Human epidermal Langerhans cells replenish skin xenografts and are depleted by alloreactive T cells in vivo.

Epidermal Langerhans cells (LC) are potent APCs surveying the skin. They are crucial regulators of T cell activation in the context of inflammatory skin disease and graft-versus-host disease (GVHD). In contrast to other dendritic cell subtypes, murine LC are able to reconstitute after local depletion without the need of peripheral blood-derived precursors. In this study, we introduce an experimental model of human skin grafted to NOD-SCID IL2Rγ(null) mice. In this model, we demonstrate that xenografting leads to the transient loss of LC from the human skin grafts. Despite the lack of a human hematopoietic system, human LC repopulated the xenografts 6 to 9 wk after transplantation.
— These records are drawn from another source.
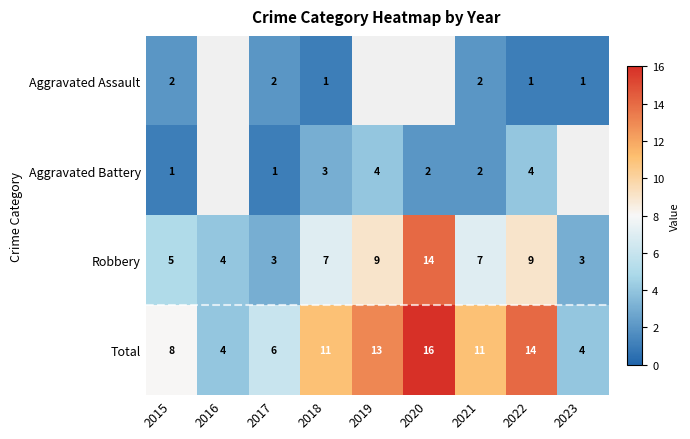

What is the lowest value of the Robbery series?

3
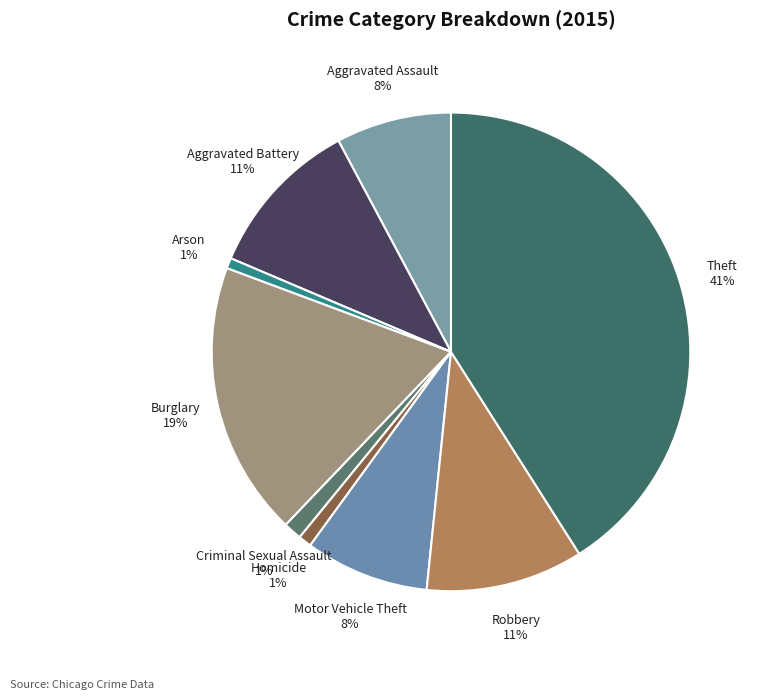

To the nearest percent, what is the difference between the largest and smallest slice percentages?

40%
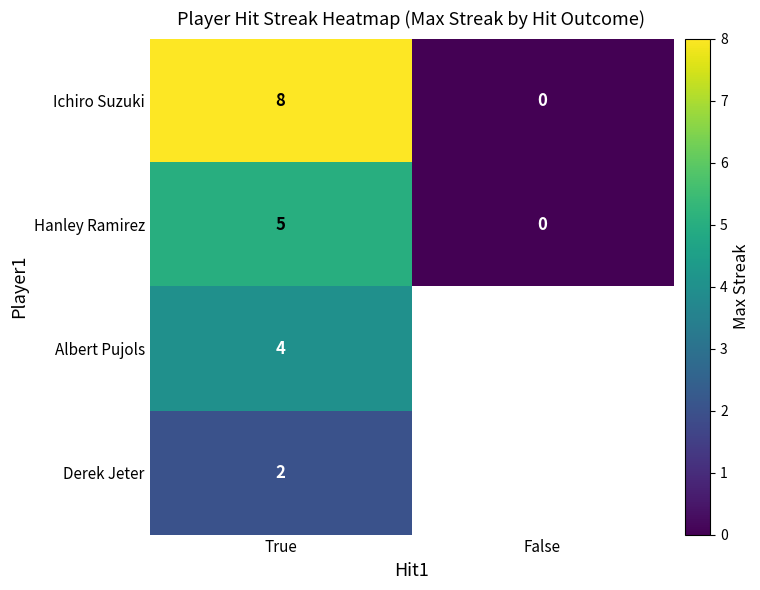

How many Hanley Ramirez values are between 0 and 5?

2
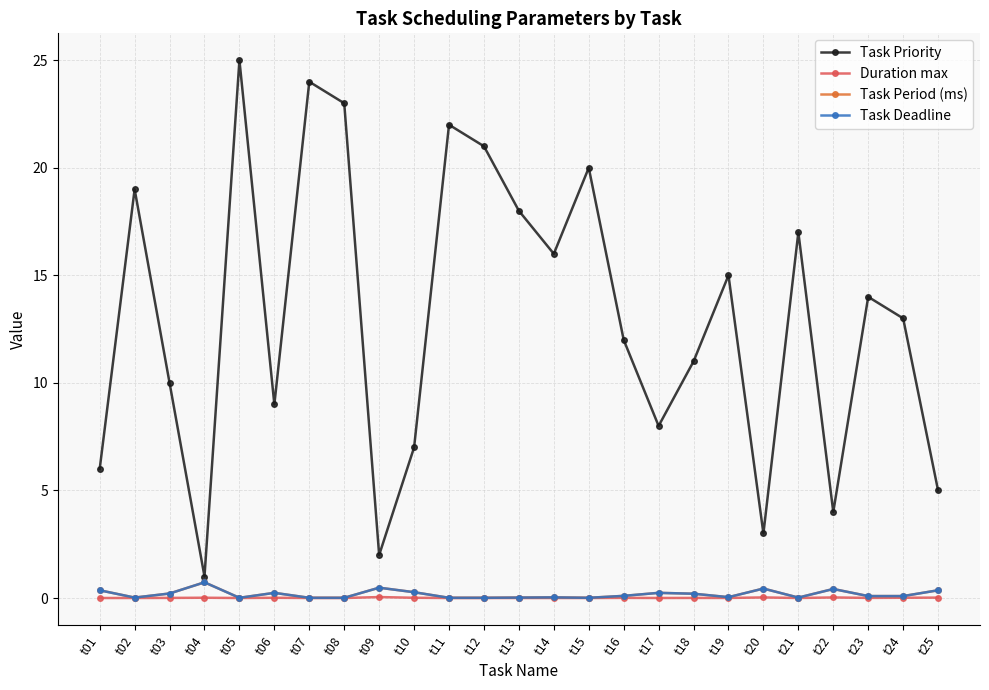

What is the difference between the second highest and second lowest values in the Task Priority series?

22.0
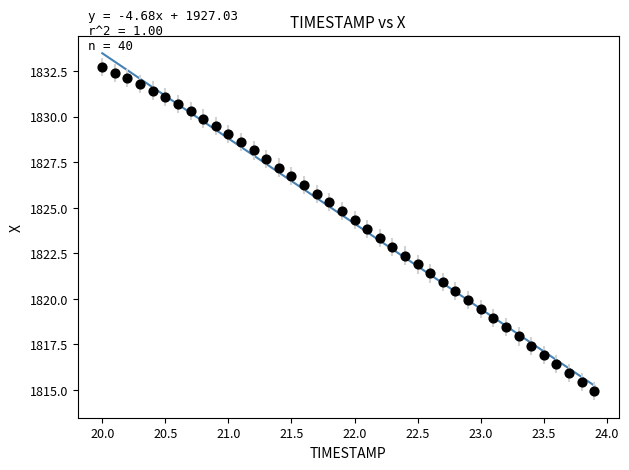

What is the range of Y values (max minus min)?

17.8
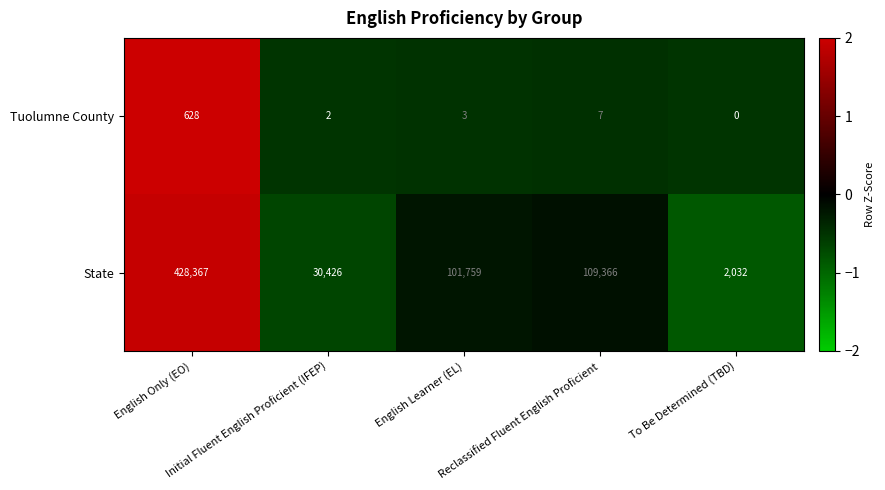

Which series has the largest total across all categories?

State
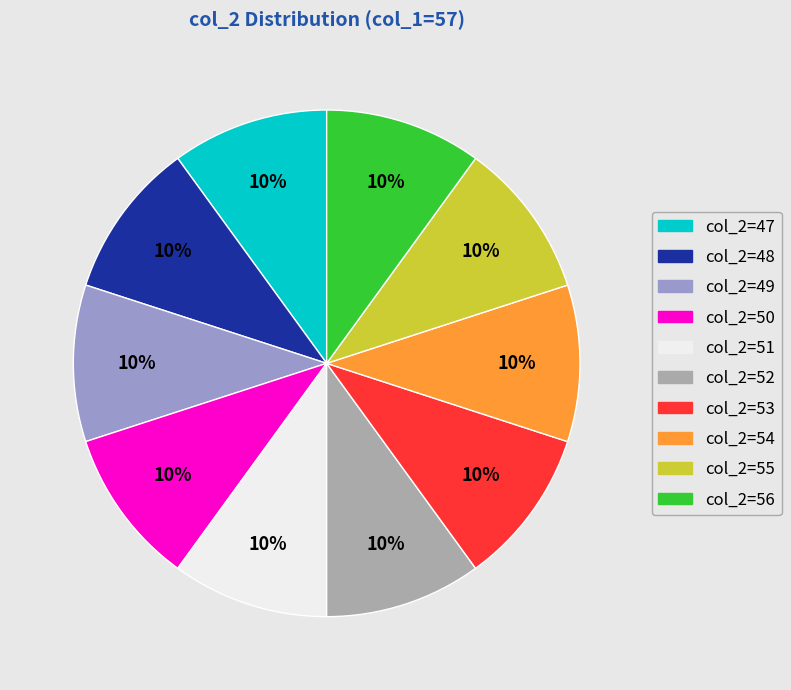

Approximately how many times larger is the value at col_2=54 compared to col_2=51?

1.0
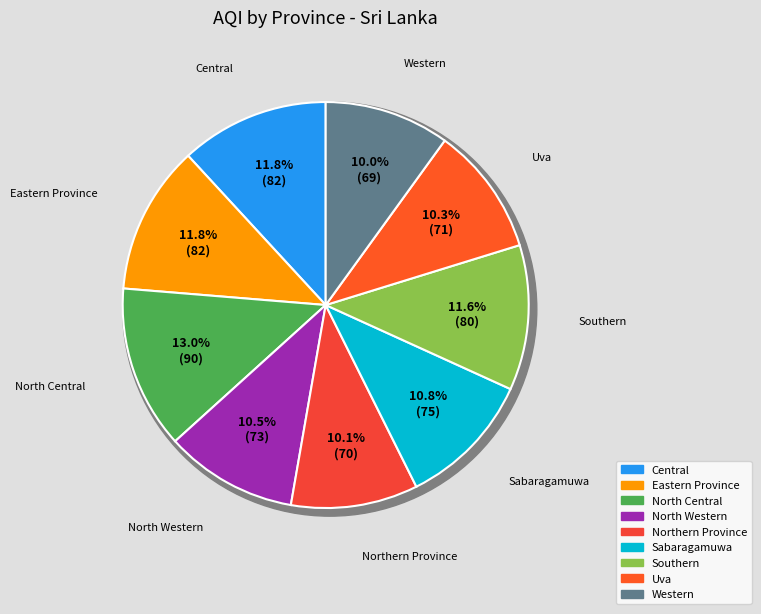

Which slice is the largest?

North Central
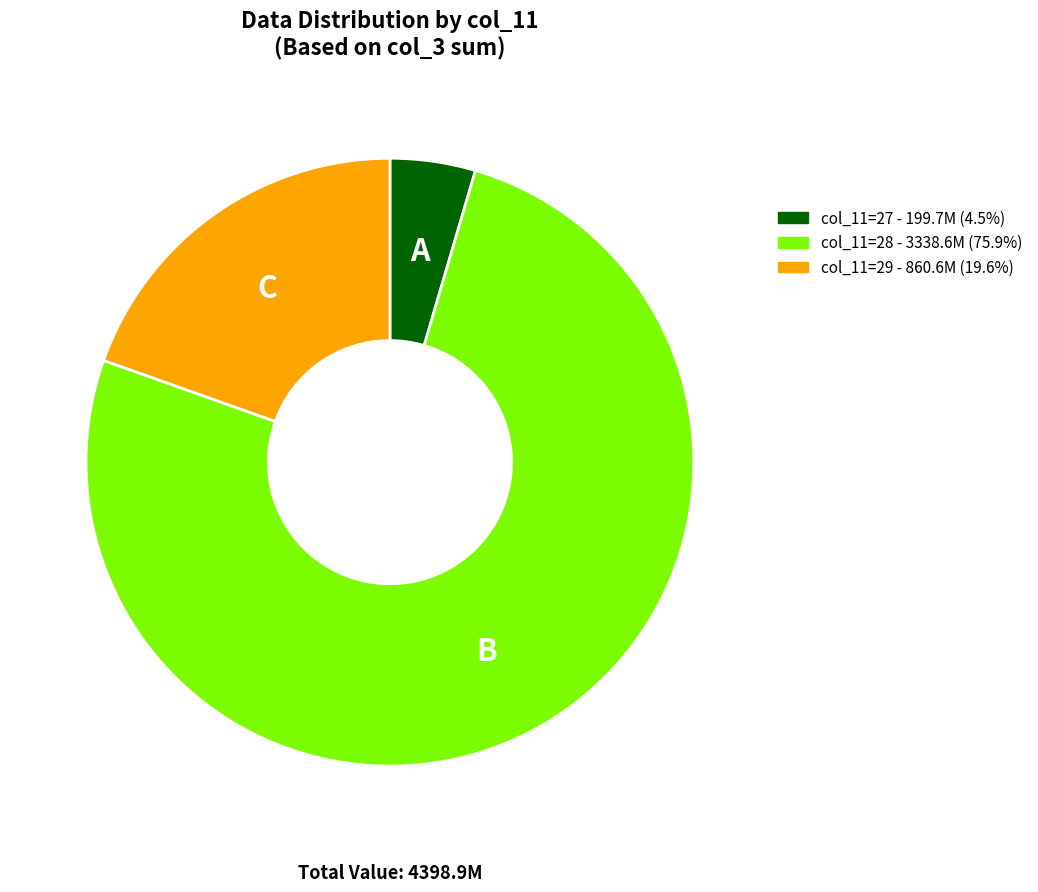

Is there any slice that represents more than half of the pie?

Yes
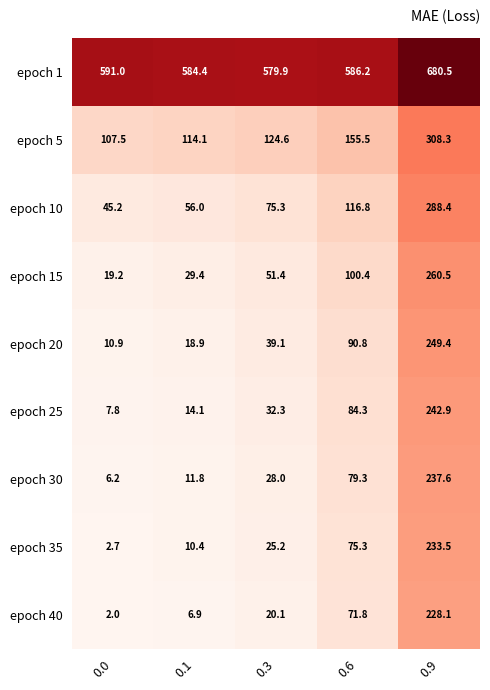

Rank the series by their maximum value, from lowest to highest.

epoch 40, epoch 35, epoch 30, epoch 25, epoch 20, epoch 15, epoch 10, epoch 5, epoch 1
By staining of LC with the proliferation marker Ki67, we show that one third of the replenishing LC exhibit proliferative activity in vivo. We further used the skin xenograft as an in vivo model for human GVHD. HLA-disparate third-party T cells stimulated with skin donor-derived dendritic cells were injected intravenously into NOD-SCID IL2Rγ(null) mice that had been transplanted with human skin. The application of alloreactive T cells led to erythema and was associated with histological signs of GVHD limited to the transplanted human skin. The inflammation also led to the depletion of LC from the epidermis. In summary, we provide evidence that human LC are able to repopulate the skin independent of blood-derived precursor cells and that this at least partly relates to their proliferative capacity. Our data also propose xeno-transplantation of human skin as a model system for studying the role of skin dendritic cells in the efferent arm of GVHD.